▶ [THE PROBLEM]: Can you give the lines of the material as a numbered list, running from its very first line through the line that contains "idea came from the libr", both ends included and blank lines left out?

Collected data
————

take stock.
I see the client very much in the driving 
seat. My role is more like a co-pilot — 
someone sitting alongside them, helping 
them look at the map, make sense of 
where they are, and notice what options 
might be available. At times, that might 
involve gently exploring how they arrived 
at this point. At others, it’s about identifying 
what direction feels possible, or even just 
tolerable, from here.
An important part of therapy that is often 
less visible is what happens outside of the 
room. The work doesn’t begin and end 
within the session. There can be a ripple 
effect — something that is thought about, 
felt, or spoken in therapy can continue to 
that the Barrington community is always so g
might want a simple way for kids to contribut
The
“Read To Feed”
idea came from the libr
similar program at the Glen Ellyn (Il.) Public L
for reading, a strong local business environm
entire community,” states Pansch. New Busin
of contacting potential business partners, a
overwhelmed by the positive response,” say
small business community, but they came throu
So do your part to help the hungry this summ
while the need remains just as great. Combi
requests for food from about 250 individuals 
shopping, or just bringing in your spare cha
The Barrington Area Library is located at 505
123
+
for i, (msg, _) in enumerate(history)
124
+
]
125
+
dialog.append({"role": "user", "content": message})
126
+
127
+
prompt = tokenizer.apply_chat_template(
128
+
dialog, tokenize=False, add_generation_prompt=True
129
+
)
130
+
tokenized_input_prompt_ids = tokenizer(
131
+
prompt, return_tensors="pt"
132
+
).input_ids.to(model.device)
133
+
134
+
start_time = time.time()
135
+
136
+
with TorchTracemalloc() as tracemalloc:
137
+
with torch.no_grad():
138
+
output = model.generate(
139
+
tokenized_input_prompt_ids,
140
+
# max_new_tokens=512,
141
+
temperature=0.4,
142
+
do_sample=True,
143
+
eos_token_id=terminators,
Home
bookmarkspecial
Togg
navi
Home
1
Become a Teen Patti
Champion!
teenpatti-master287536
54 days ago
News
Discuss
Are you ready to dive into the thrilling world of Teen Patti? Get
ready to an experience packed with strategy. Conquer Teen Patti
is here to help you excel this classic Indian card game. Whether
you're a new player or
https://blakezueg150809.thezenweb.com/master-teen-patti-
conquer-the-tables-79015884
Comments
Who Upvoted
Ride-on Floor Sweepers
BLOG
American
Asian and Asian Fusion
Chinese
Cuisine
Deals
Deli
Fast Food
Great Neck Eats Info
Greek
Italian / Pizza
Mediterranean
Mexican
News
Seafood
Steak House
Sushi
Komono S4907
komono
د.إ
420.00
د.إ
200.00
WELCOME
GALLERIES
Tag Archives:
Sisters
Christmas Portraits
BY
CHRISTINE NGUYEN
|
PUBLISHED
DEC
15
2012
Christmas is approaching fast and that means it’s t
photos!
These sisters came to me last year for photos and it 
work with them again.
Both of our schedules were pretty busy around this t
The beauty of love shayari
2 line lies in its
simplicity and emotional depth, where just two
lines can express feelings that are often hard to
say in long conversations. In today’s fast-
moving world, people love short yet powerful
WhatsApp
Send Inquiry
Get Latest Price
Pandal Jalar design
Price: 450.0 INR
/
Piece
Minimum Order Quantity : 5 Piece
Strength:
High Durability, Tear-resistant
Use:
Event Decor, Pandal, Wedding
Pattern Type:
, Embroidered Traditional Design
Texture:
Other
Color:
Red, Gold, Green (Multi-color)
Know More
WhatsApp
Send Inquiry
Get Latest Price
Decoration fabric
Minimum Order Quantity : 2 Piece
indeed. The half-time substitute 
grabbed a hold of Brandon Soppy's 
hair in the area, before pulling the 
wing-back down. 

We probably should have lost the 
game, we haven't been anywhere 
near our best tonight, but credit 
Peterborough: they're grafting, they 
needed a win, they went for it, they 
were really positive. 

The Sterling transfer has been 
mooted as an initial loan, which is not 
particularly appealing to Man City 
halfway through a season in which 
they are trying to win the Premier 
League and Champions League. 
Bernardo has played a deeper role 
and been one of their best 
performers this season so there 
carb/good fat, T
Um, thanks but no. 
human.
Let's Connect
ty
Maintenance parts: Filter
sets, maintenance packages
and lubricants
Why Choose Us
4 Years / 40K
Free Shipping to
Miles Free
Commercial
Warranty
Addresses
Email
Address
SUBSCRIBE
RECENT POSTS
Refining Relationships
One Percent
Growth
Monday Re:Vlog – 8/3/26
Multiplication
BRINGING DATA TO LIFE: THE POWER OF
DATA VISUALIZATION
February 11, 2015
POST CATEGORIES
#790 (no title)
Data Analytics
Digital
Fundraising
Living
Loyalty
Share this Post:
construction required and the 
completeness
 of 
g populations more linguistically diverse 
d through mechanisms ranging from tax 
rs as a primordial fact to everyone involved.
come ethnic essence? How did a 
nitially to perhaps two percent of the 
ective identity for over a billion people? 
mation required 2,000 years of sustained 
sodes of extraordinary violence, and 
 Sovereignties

————

▶ [WRITTEN RESPONSE]:
1. take stock.
2. I see the client very much in the driving 
3. seat. My role is more like a co-pilot — 
4. someone sitting alongside them, helping 
5. them look at the map, make sense of 
6. where they are, and notice what options 
7. might be available. At times, that might 
8. involve gently exploring how they arrived 
9. at this point. At others, it’s about identifying 
10. what direction feels possible, or even just 
11. tolerable, from here.
12. An important part of therapy that is often 
13. less visible is what happens outside of the 
14. room. The work doesn’t begin and end 
15. within the session. There can be a ripple 
16. effect — something that is thought about, 
17. felt, or spoken in therapy can continue to 
18. that the Barrington community is always so g
19. might want a simple way for kids to contribut
20. The
21. “Read To Feed”
22. idea came from the libr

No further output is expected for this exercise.